▸ Work instructions
Retype the passage of the mini lathe forum excerpt between "I have an Enco" and "a production environment.", inclusive.

▸ Passage shown
**********
I have an Enco Mini Lathe that I have had for a few years now. It is a great machine when used within it's limitations. I can move it around, put it on a shelf when not in use. I can match work done on larger machines when I am working with any soft material like aluminum, brass, copper etc... Forget about titanium, steel, stainless steel. 

size does matter here. spindle bore is 3/4 inch. the orginal chuck was even smaller than that.


I should also point out that some materials produce a better finish when larger cuts are taken. Cast Iron comes to mind, try cutting off .001, it basically just scuffs the surface. .015 produces a nice finish. Smaller that that it is better to grind it down. 

It is a machine that should not be used in a production environment.


----------



## gadget_lover (Dec 30, 2008)

KowShak said:


> Have you tried milling a difficult material e.g. titanium on your micro mill?
**********
▸ Entries supplied
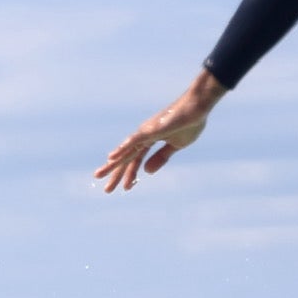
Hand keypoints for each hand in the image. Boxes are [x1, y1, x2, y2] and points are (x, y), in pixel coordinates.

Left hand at [96, 71, 226, 191]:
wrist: (198, 107)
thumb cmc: (189, 122)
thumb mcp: (176, 146)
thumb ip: (161, 158)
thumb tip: (147, 172)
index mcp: (150, 140)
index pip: (136, 160)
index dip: (131, 174)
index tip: (125, 188)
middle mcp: (143, 136)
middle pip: (127, 158)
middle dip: (116, 174)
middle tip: (106, 190)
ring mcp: (146, 131)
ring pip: (126, 151)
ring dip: (113, 165)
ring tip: (99, 175)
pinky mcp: (152, 129)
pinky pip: (135, 140)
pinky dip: (123, 148)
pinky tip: (112, 157)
**********
▸ Solution for this problem
I have an Enco Mini Lathe that I have had for a few years now. It is a great machine when used within it's limitations. I can move it around, put it on a shelf when not in use. I can match work done on larger machines when I am working with any soft material like aluminum, brass, copper etc... Forget about titanium, steel, stainless steel. 

size does matter here. spindle bore is 3/4 inch. the orginal chuck was even smaller than that.


I should also point out that some materials produce a better finish when larger cuts are taken. Cast Iron comes to mind, try cutting off .001, it basically just scuffs the surface. .015 produces a nice finish. Smaller that that it is better to grind it down. 

It is a machine that should not be used in a production environment.